> _Available data_:

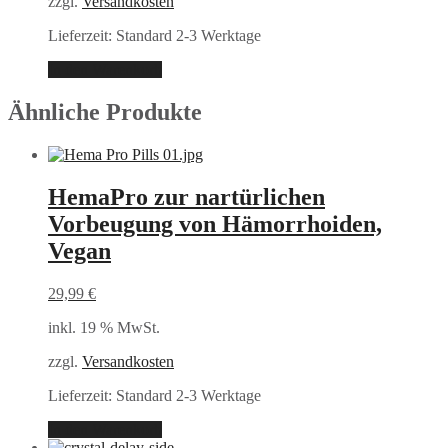
zzgl.
Versandkosten
Lieferzeit:
Standard 2-3 Werktage
In den Warenkorb
Ähnliche Produkte
HemaPro zur nartürlichen
Vorbeugung von Hämorrhoiden,
Vegan
29,99
€
inkl. 19 % MwSt.
zzgl.
Versandkosten
Lieferzeit:
Standard 2-3 Werktage
In den Warenkorb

> _Exercise objective_:
Transcribe each record above exactly, leaving every picture out of the copy.

> _Answer to this task_:
zzgl.
Versandkosten
Lieferzeit:
Standard 2-3 Werktage
In den Warenkorb
Ähnliche Produkte
HemaPro zur nartürlichen
Vorbeugung von Hämorrhoiden,
Vegan
29,99
€
inkl. 19 % MwSt.
zzgl.
Versandkosten
Lieferzeit:
Standard 2-3 Werktage
In den Warenkorb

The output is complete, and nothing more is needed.